Our experiments, conducted on the MSCOCO dataset show that these pre-trained adapters are effective for handling visual-language tasks. However, the fine-tuning phase is essential for refining the model’s accuracy and ability to generate well-structured responses. By omitting the LLM during pre-training, our approach makes it feasible for individuals and smaller organizations to work with multi-modal models, broadening access
to this advanced technology. The pre-training alignment facilitates a smoother and more effective fine-tuning process, leading to faster convergence and better overall performance. Moreover, the Food101 dataset was used for finetuning our pipeline for classification tasks in order to quantify the performance of our architecture.

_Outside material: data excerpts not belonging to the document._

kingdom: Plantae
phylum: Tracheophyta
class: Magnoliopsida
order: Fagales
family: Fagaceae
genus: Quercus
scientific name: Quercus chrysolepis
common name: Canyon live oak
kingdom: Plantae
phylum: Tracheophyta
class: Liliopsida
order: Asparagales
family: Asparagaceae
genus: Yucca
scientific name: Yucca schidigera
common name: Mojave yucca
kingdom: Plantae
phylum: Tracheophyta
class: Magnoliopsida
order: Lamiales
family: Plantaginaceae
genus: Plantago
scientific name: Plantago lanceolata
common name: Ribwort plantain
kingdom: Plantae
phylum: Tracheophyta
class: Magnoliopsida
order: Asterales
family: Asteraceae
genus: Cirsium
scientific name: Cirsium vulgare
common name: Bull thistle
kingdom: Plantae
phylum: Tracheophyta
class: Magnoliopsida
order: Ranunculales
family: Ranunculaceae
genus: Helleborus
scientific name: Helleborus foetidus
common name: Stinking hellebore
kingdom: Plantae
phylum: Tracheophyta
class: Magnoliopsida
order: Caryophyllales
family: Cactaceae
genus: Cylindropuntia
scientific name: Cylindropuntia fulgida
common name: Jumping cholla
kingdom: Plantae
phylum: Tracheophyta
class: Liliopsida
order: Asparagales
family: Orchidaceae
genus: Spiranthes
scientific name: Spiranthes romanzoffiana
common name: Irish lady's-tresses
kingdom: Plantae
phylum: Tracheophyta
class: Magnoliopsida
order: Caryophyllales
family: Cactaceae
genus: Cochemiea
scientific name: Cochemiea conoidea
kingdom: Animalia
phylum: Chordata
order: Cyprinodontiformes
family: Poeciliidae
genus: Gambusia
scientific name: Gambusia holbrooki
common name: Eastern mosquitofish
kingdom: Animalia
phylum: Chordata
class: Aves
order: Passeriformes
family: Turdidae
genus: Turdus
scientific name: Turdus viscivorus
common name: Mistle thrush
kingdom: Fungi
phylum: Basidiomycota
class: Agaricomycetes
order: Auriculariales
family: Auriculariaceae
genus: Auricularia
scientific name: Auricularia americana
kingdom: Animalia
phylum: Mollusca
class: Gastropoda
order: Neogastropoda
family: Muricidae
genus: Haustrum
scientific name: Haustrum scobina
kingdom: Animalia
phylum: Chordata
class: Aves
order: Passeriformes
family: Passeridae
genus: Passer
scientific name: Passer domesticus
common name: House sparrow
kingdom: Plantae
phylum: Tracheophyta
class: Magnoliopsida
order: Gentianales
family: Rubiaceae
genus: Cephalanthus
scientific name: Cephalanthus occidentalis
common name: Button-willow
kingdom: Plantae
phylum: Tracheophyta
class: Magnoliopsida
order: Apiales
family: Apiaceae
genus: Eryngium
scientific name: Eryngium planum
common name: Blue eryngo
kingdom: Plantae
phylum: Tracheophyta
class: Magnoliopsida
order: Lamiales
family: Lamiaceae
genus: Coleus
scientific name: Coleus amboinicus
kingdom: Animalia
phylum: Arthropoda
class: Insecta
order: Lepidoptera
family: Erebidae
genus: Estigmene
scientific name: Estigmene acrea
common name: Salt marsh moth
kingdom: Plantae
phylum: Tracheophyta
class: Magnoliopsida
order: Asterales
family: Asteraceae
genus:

In summary, this thesis addresses the challenges of scalability and accessibility in vision-language models. We demonstrate that TerraAlign can be trained efficiently for image captioning on the MSCOCO dataset and for classification on the Food101 dataset that shows optimistic results.

Master's thesis presentation. Aristotelis is advised by Mathias Sundholm (PreciTaste), Alexander Dolokov (PreciTaste) and Prof. Dr. Felix Dietrich.